Now, we know the city of Jerusalem knew of the things of God, and ignored them. Samaria was the capital of the Northern kingdom, and it knew of the things of God, and ignored them. If Samaria, Jerusalem, and Sodom can be said to be sisters, and we know both Samaria and Jerusalem knew of the things of God then I think we can confidently say that Sodom also knew of the things of God.

Sodom wasn’t wiped off the face of the earth because a God unknown to them took a dislike to what they did. It was wiped off the face of the earth because they turned their back on God, a God they knew, and a God they had responsibility to listen to.

The city of Sodom was rotten to the core, and knew it was going against the will of God, and God destroyed it without hurting a single righteous person. That is justice. It is justice more thorough and more complete than any earthly government could ever hope to achieve.

I have spoken about God’s justice. For sinners like ourselves, there is nothing more terrifying than pure justice, which is why we can also look to the story of Sodom for assurances of God’s mercy.

Where is the mercy?
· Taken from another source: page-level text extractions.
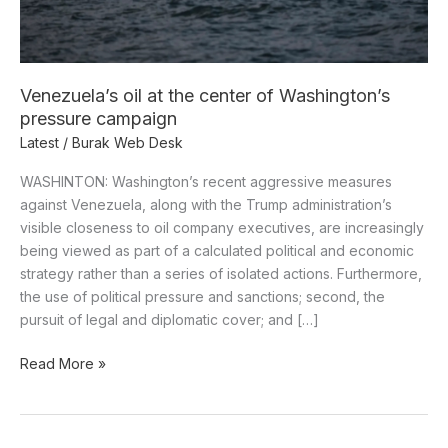
pressure
campaign
Venezuela’s oil at the center of Washington’s
pressure campaign
Latest
/
Burak Web Desk
WASHINTON: Washington’s recent aggressive measures
against Venezuela, along with the Trump administration’s
visible closeness to oil company executives, are increasingly
being viewed as part of a calculated political and economic
strategy rather than a series of isolated actions. Furthermore,
the use of political pressure and sanctions; second, the
pursuit of legal and diplomatic cover; and […]
Read More »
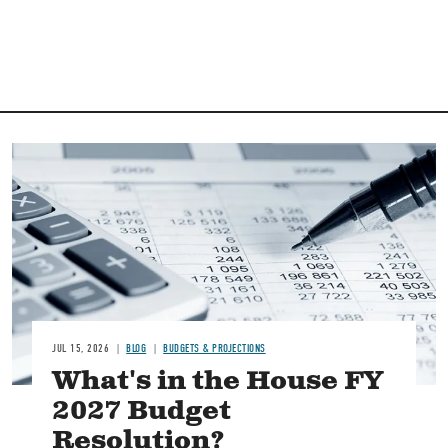
Image
JUL 15, 2026
BLOG
BUDGETS & PROJECTIONS
What's in the House FY
2027 Budget
Resolution?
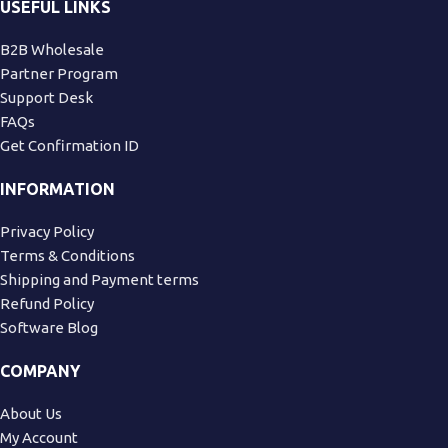
USEFUL LINKS
B2B Wholesale
Partner Program
Support Desk
FAQs
Get Confirmation ID
INFORMATION
Privacy Policy
Terms & Conditions
Shipping and Payment terms
Refund Policy
Software Blog
COMPANY
About Us
My Account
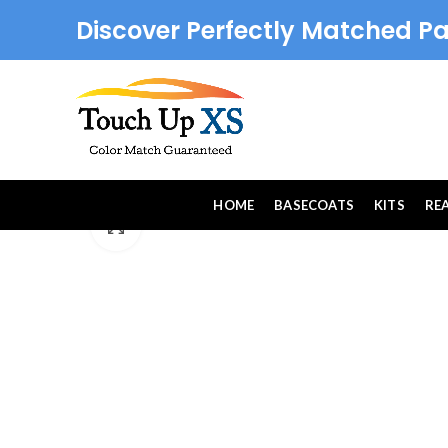
Discover Perfectly Matched Pa
HOME
BASECOATS
KITS
RE
Click to enlarge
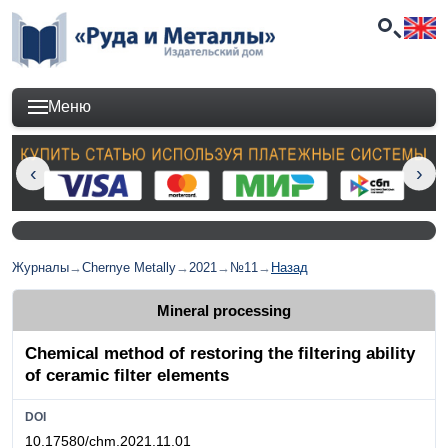
Меню
Журналы
→
Chernye Metally
→
2021
→
№11
→
Назад
Mineral processing
Chemical method of restoring the filtering ability
of ceramic filter elements
DOI
10.17580/chm.2021.11.01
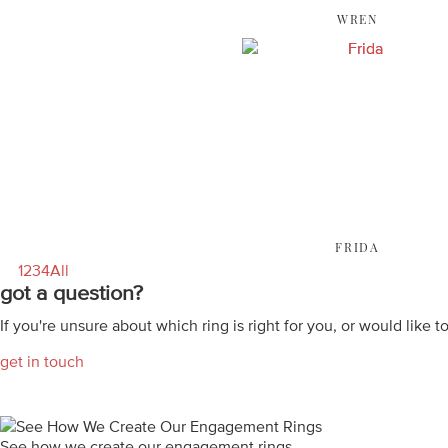
WREN
FRIDA
1
2
3
4
All
got a question?
If you're unsure about which ring is right for you, or would like t
get in touch
See how we create our engagement rings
The mercy is in the rescue of Lot.

Lot wasn’t a righteous man. Nobody is truly righteous, save God and Christ, but he was rescued from the city, treated as though he was a righteous man. God is just, but God is forgiving and God is merciful. He is not willing that any should perish, but wants all sinners to come to repentance. “Come now, let us reason together,” says the LORD . “Though your sins are like scarlet, they shall be as white as snow; though they are red as crimson, they shall be like wool.

Of all the lessons we can learn from Sodom, I think this is the most important one. God’s justice is matched by his mercy, and we can be forgiven anything if we are open to God in the way that Lot was open to God and listened to the angels. When we read of the destruction of Sodom and Gomorrah we shouldn’t rejoice that these wicked cities were destroyed. We shouldn’t fear that there is a malicious deity who will one day destroy us. We should think of the rescue of Lot, and know that God will one day rescue us. And we should never look back as Lot’s wife did, because the road God leads us along has a destination far better than any city we could leave behind us.